The Spanish fast fashion brand Zara has a new eco-line… but is it worth getting excited about? Named the “Join Life” collection, the pieces feature chic, clean silhouettes, as ever, perfectly on trend for this season. But does Zara’s use of sustainable fabrics make up for their ‘fast-fashion’ approach to consumerism?
The Usual Noteworthy Style Of Zara Clothing
First, let’s delve into the designs themselves, as these eye-catching threads are worthy of praise. Macaela Mackenzie of allure describes the new sustainable line as androgynous and earthy, borrowing from a rich palette of mineral tones. She further applauds the high-wasted pleated trousers that revive the best of 90’s fashion.
Zara itself is billing the line as androgynous, representing a fusion of masculine and feminine styles. The clean lines scream high fashion while the cuts go further, promising comfort and easy styling. The business-minded separates—including fitted bell-sleeved dresses, oversized trenches, and ruffled white blouses—are ideal for the modern working woman. All the characteristics and shapes we have come to expect from Zara clothing are still here, but this time they are sustainable.
Praiseworthy Fabric Choices
Now let’s explore the aspects of Zara’s new eco-line that you can’t see in the fashion spreads, beginning with those fabrics (my favourite topic). The pieces in the collection are made of organic cotton, recycled wool and Tencel (which we sell on Offset Warehouse of course!). From my previous blog you may recall that Tencel fabric is produced from wood cellulose from carefully managed forests. Additionally, organic cotton and recycled wool are championed for requiring less water than conventional versions, some sources quote as much as a 90% savings in water in addition to the conservation of other resources and the reduction of waste.
Fabric wasn’t the only factor considered when determining whether a design would earn a spot in this new environment focused line of Zara clothing.
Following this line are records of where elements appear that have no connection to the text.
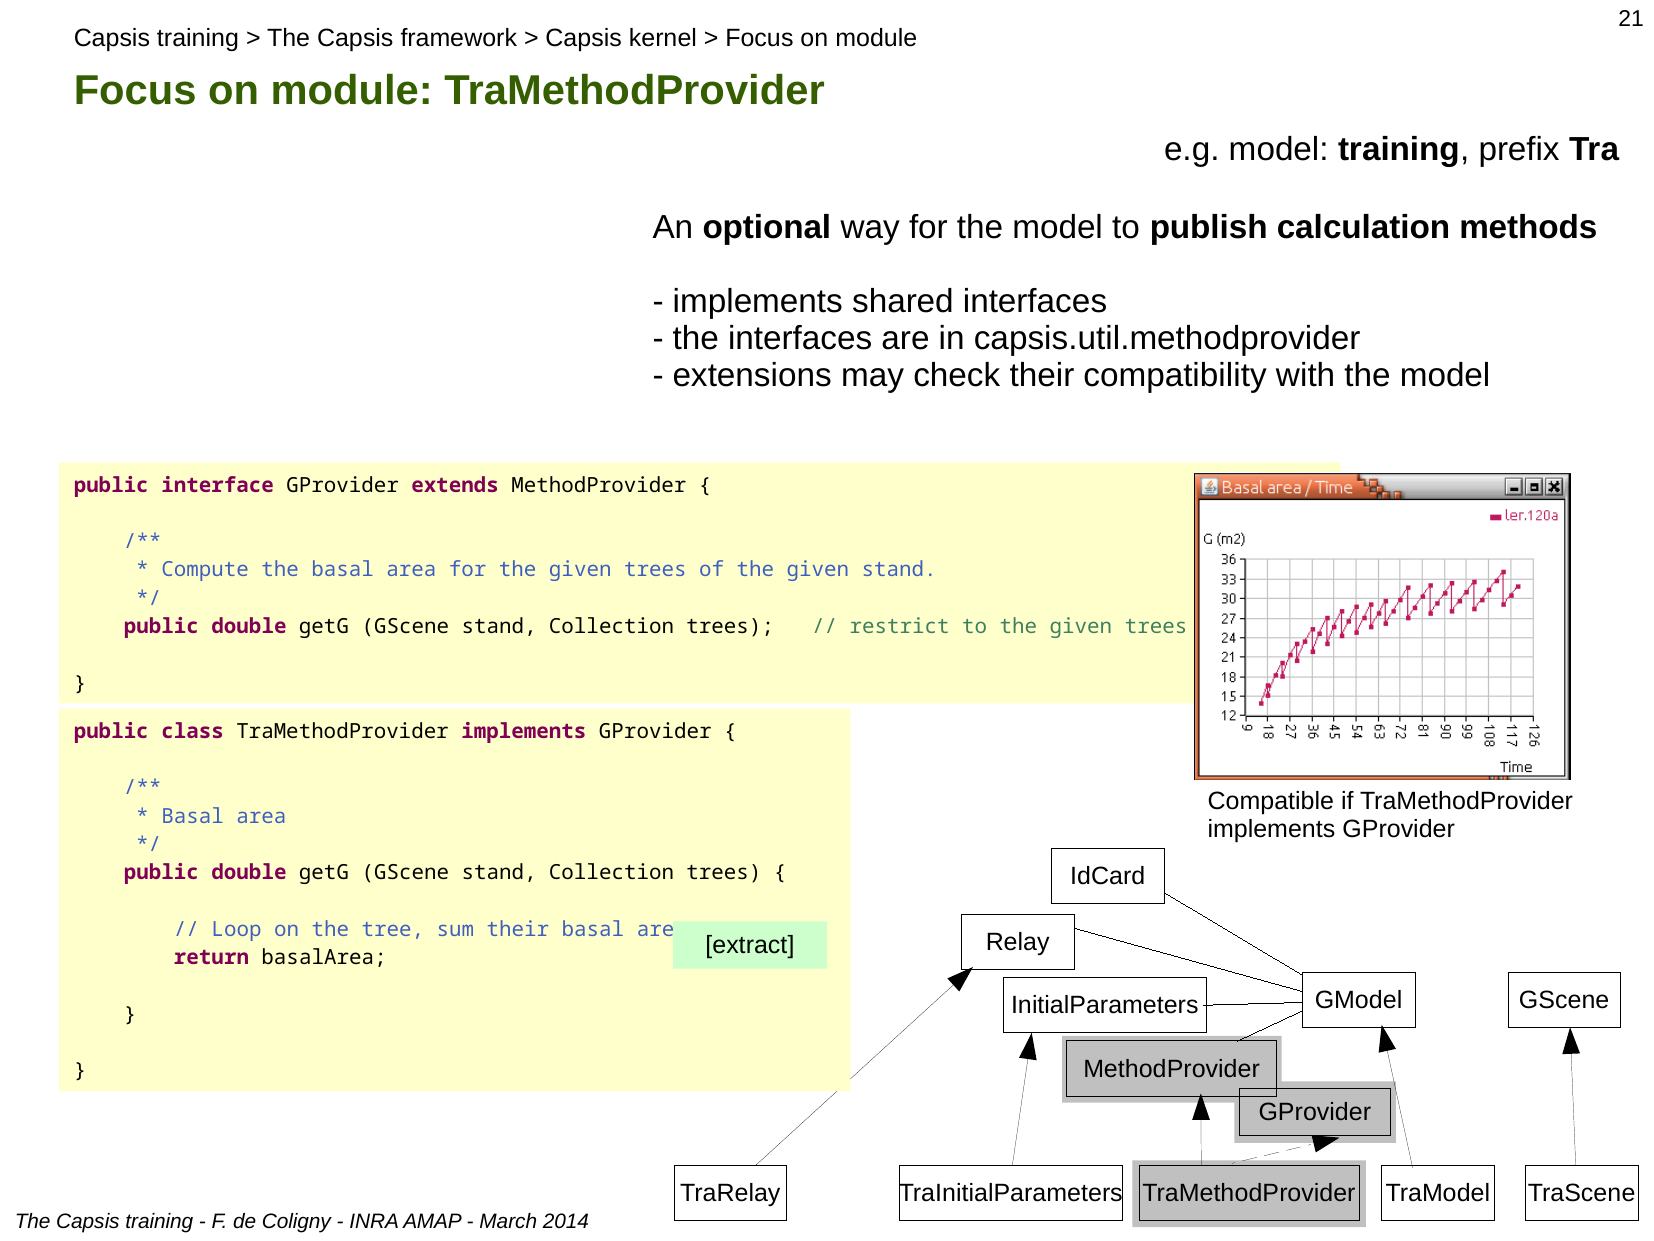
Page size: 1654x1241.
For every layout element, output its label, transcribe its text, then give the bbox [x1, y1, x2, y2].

text_box TraMethodProvider [1139, 1165, 1360, 1201]
text_box The Capsis training - F. de Coligny - INRA AMAP - March 2014 [0, 1201, 1654, 1241]
text_box [1062, 1035, 1396, 1143]
text_box IdCard [1051, 848, 1165, 904]
picture [1194, 472, 1571, 779]
text_box Capsis training > The Capsis framework > Capsis kernel > Focus on module [59, 16, 1004, 59]
text_box GScene [1508, 972, 1621, 1028]
text_box [1203, 1097, 1313, 1143]
text_box Focus on module: TraMethodProvider [59, 59, 1016, 121]
text_box [1202, 1160, 1366, 1201]
text_box e.g. model: training, prefix Tra [1034, 123, 1634, 176]
text_box Compatible if TraMethodProvider implements GProvider [1192, 779, 1607, 851]
text_box GModel [1302, 972, 1416, 1028]
text_box An optional way for the model to publish calculation methods - implements shared interfaces - the interfaces are in capsis.util.methodprovider - extensions may check their compatibility with the model [637, 200, 1640, 441]
text_box public interface GProvider extends MethodProvider { /** * Compute the basal area for the given trees of the given stand. */ public double getG (GScene stand, Collection trees); // restrict to the given trees if any } [59, 462, 1341, 674]
text_box MethodProvider [1066, 1040, 1277, 1097]
text_box TraModel [1381, 1165, 1495, 1201]
text_box Relay [961, 914, 1075, 970]
text_box InitialParameters [1003, 977, 1207, 1033]
text_box TraInitialParameters [899, 1165, 1123, 1201]
text_box GProvider [1239, 1088, 1391, 1136]
text_box [1132, 1160, 1201, 1201]
text_box public class TraMethodProvider implements GProvider { /** * Basal area */ public double getG (GScene stand, Collection trees) { // Loop on the tree, sum their basal areas return basalArea; } } [59, 708, 851, 1043]
text_box [extract] [673, 921, 827, 969]
text_box TraRelay [674, 1165, 787, 1201]
text_box TraScene [1525, 1165, 1639, 1201]
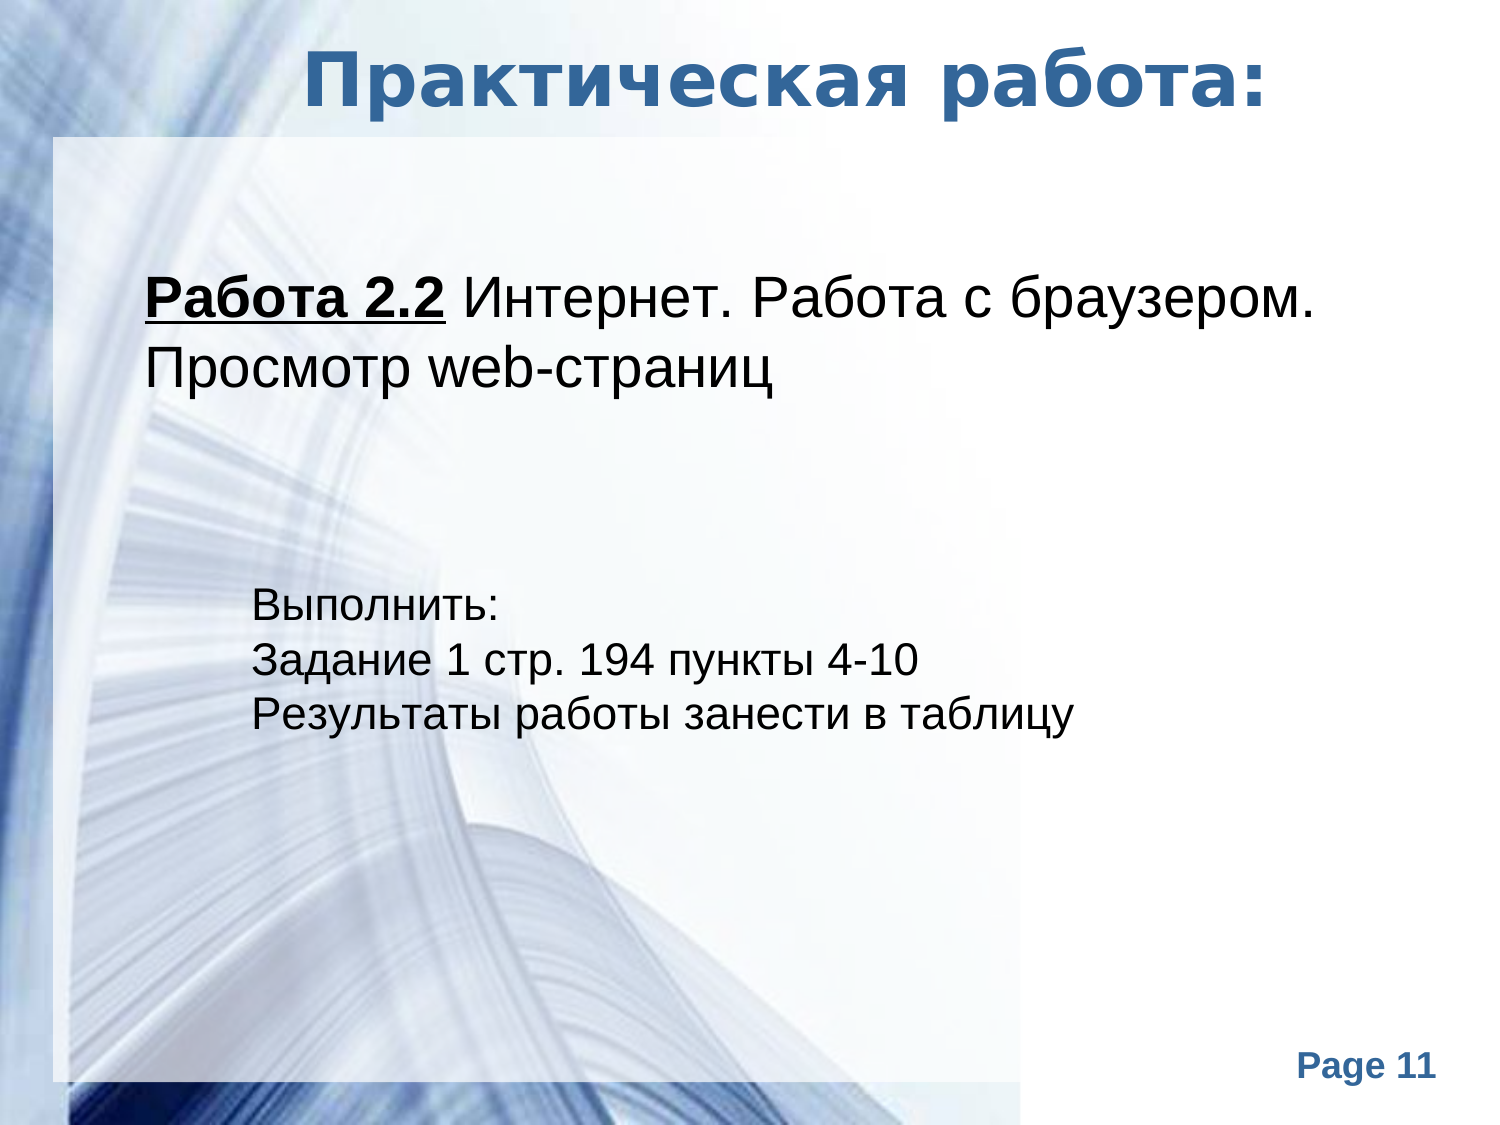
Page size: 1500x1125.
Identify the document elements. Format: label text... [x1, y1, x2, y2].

text_box Работа 2.2 Интернет. Работа с браузером. Просмотр web-страниц [129, 252, 1347, 567]
picture [0, 0, 1500, 1125]
text_box Выполнить: Задание 1 стр. 194 пункты 4-10 Результаты работы занести в таблицу [236, 566, 1146, 802]
text_box Практическая работа: [287, 23, 1286, 130]
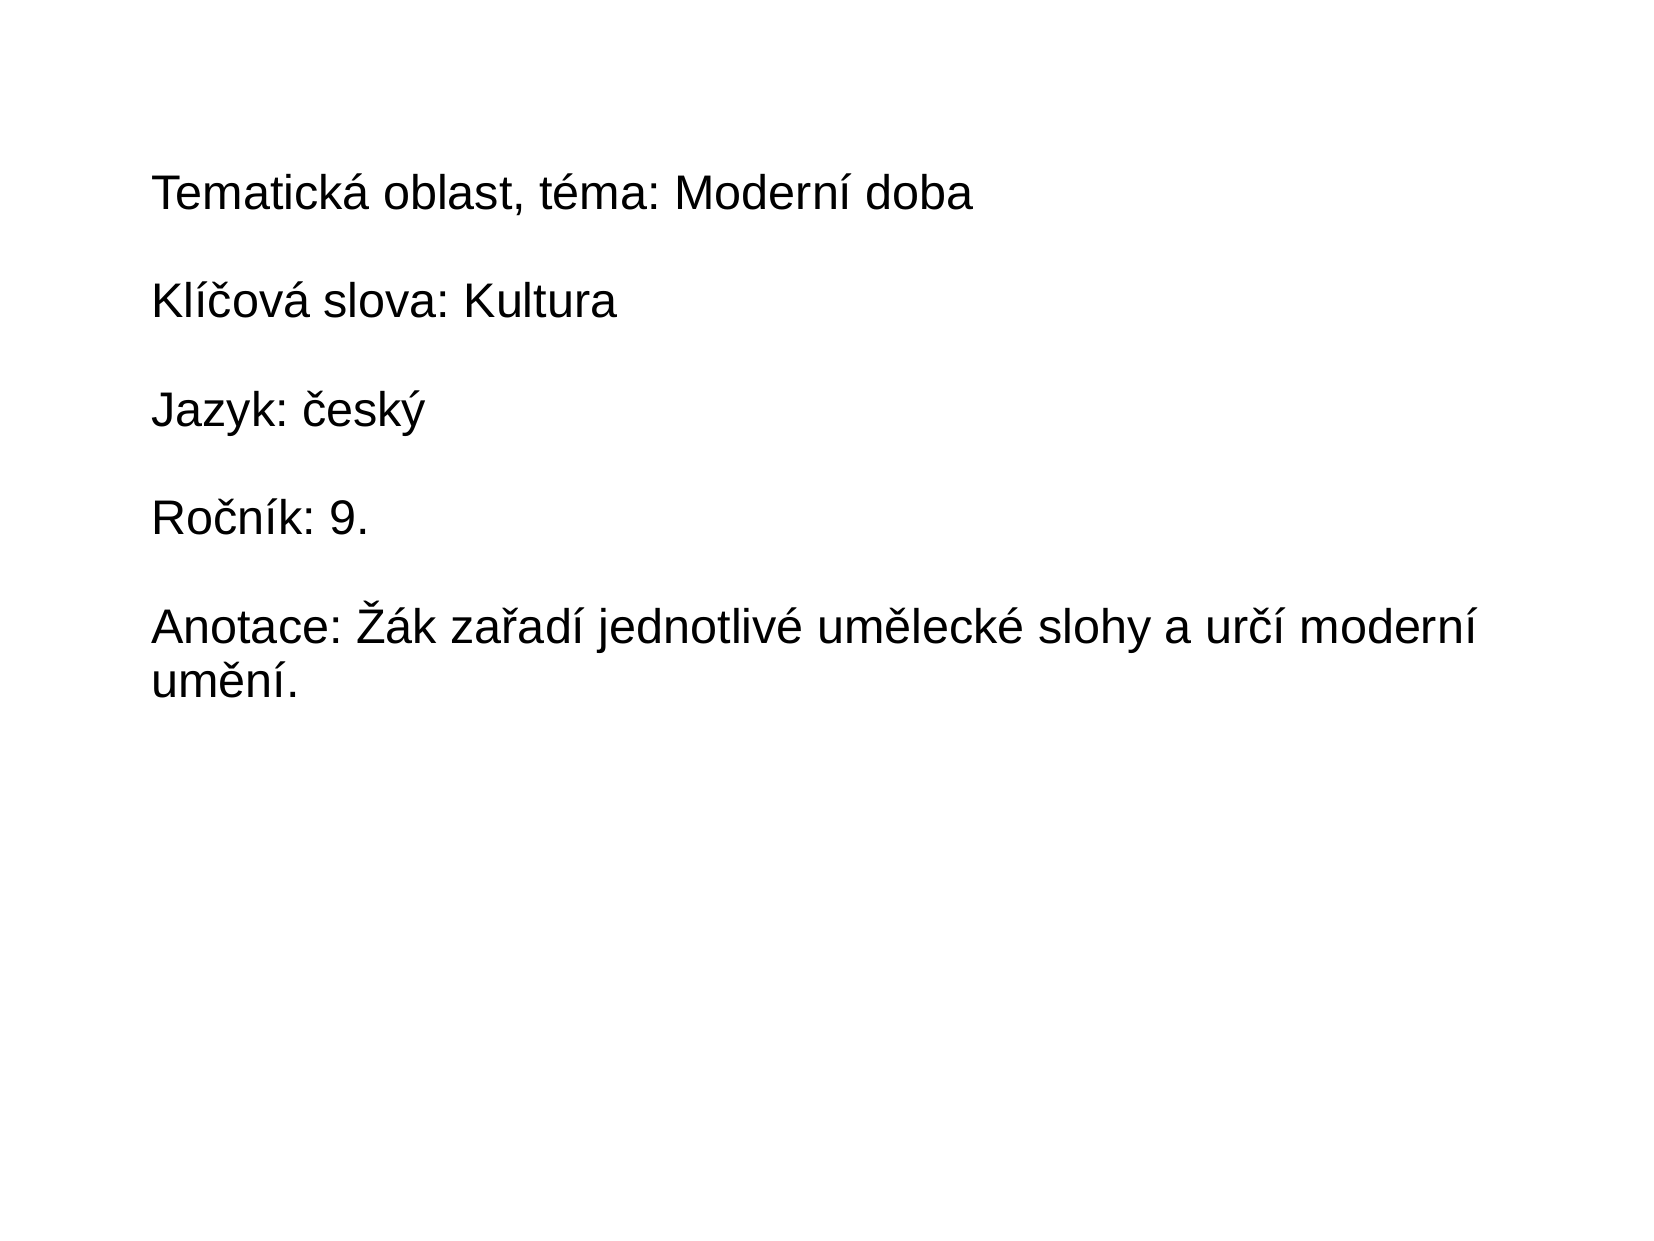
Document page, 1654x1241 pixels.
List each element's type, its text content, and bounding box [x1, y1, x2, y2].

list Tematická oblast, téma: Moderní doba Klíčová slova: Kultura Jazyk: český Ročník: 9. Anotace: Žák zařadí jednotlivé umělecké slohy a určí moderní umění. [82, 165, 1571, 984]
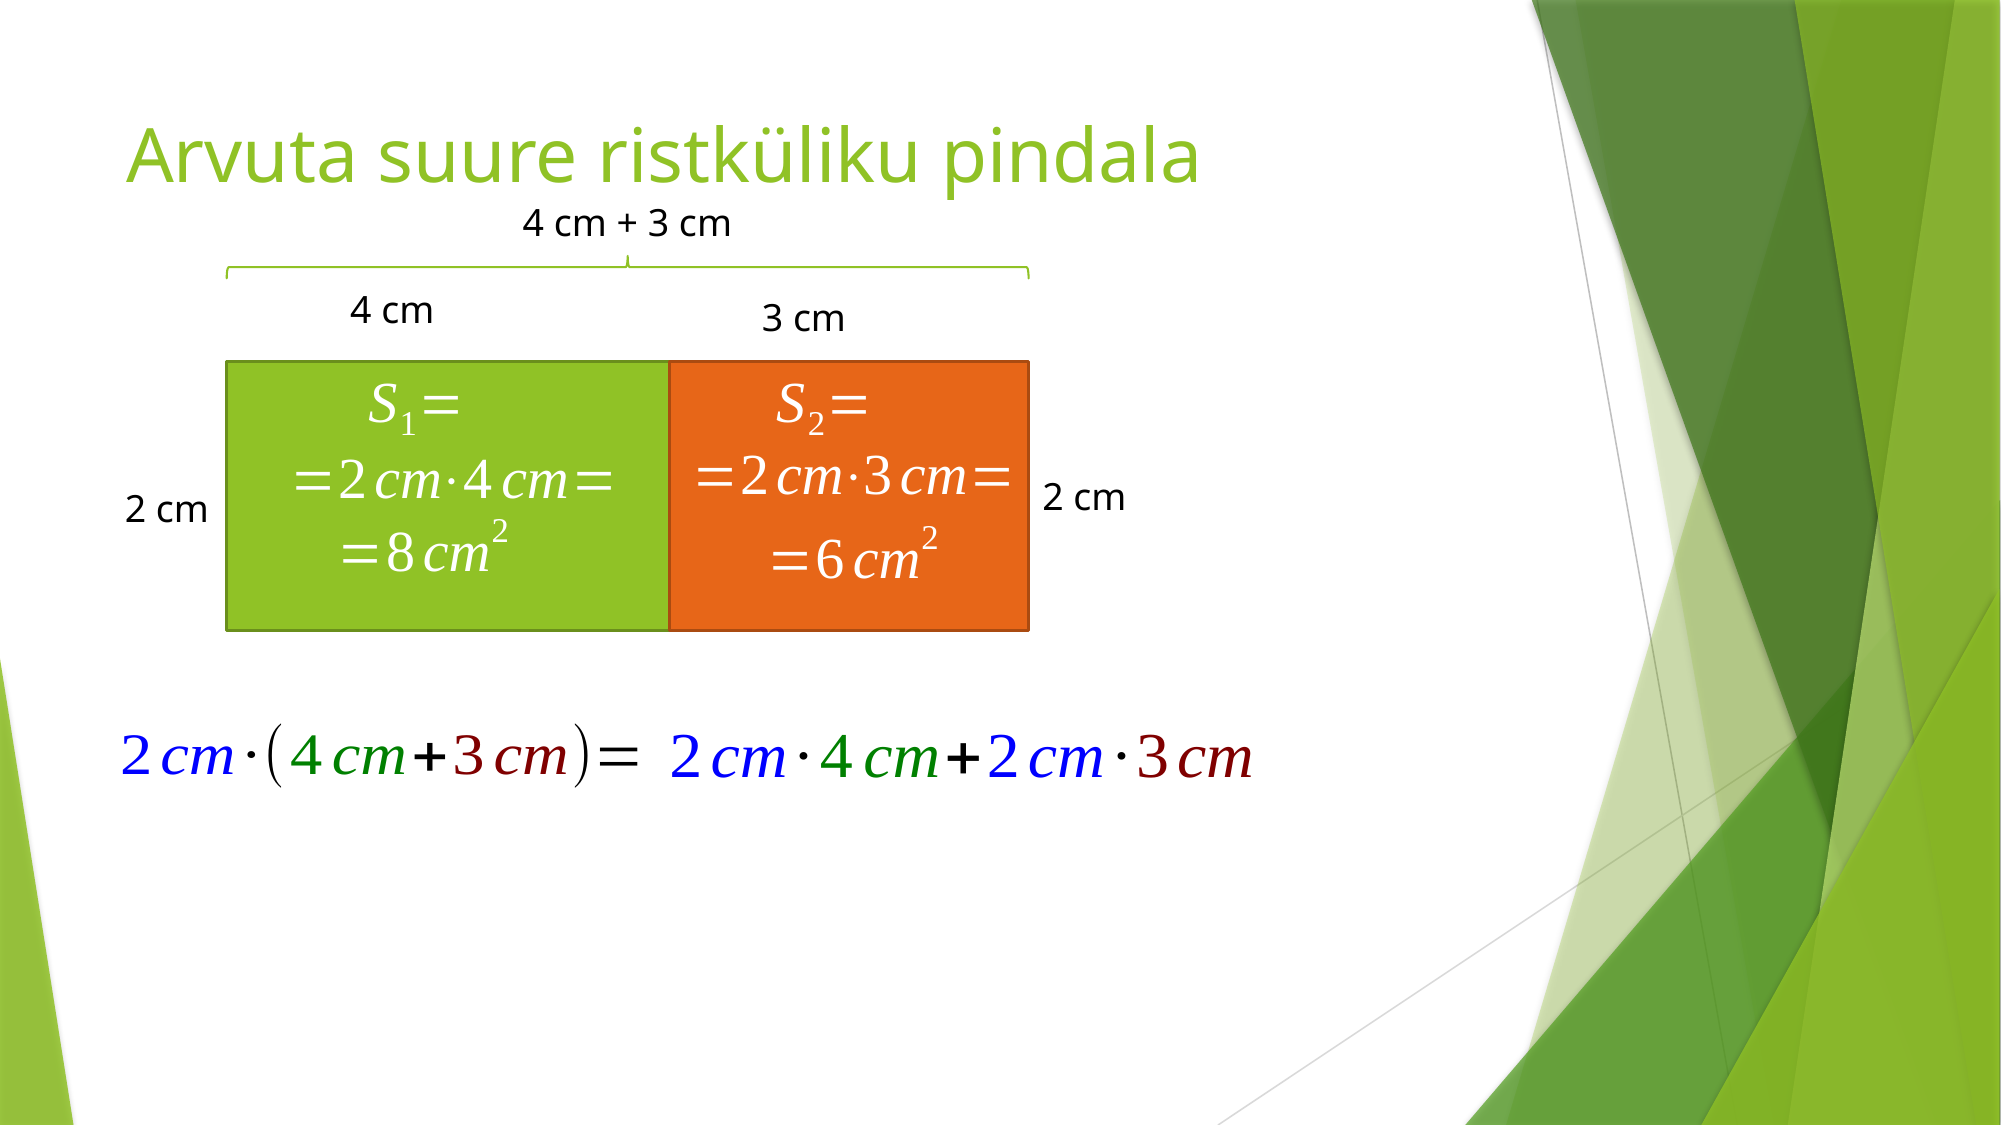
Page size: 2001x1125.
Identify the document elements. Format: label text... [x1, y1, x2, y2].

chart [277, 446, 631, 584]
text_box [226, 361, 1029, 631]
chart [113, 720, 653, 792]
title Arvuta suure ristküliku pindala [111, 99, 1522, 317]
text_box 2 cm [110, 477, 224, 538]
text_box 2 cm [1027, 465, 1142, 526]
chart [662, 720, 1262, 792]
text_box 3 cm [747, 286, 861, 347]
chart [360, 370, 478, 444]
chart [679, 370, 1029, 508]
text_box 4 cm [335, 278, 450, 339]
text_box 4 cm + 3 cm [507, 191, 747, 252]
chart [754, 518, 945, 591]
According to Chantel Fernandez of Fashionista the garments were evaluated according to a stringent list of qualifications:
• The piece must be constructed primarily from Tencel, recycled cotton, recycled polyester, Lenzing Modal, cotton approved by the Better Cotton Initiative, or recycled polyamide.
• A piece must be produced using Inditex’s “Green to Wear Technologies,” largely pertaining to water recycling.
• Any garment undergoing a wet process must be made in a factory that has earned an A or B in terms of Inditex’s sustainability grading system.
Noble Use of Power and Influence
I may not be on board with their high turnover of designs and totally unsustainable approach to product development, but the glimmer of hope for me is seeing such a large brand using its power and influence to stimulate more eco-friendly choices. Although the new line is just a small fraction of owner, Amancio Ortega’s offerings, the collection represents a large step in the right direction.
As I delved further into my research, I was pleased to see that this wasn’t the first step the brand has taken towards global responsibility. In recent years they have transformed their stores to be more efficient, aiming to use 50% less water and 30% energy by 2020. Zara also started a program in which boxes are provided to artists for creative recycling. They have even established hundreds of drop off locations for consumers to donate their old clothing, closing the wastefulness at the end of the fashion production cycle by taking charge of their product’s end of life.
Clearly serious about their march towards sustainability, Just Style reports that Zara signed an exclusive agreement with Lenzing this past June. Their partnership represents a commitment to producing premium raw materials from textile waste.
This is all part of Zara’s 2016-2020 Environmental Strategy Plan that aims to create a more circular economy, completing the recycling chain for ultimate sustainability. As one of the most profitable brands worldwide, whether out of financial necessity or a more noble sense of social and environmental responsibility, it’s hugely significant that these changes are being made at all. Certainly, they are changes we need to see all goliath fast-fashion brands making. If Zara is successful, I’ve no doubt that more brands may be willing to follow suit in creating lines that are both fashionable and eco-conscious.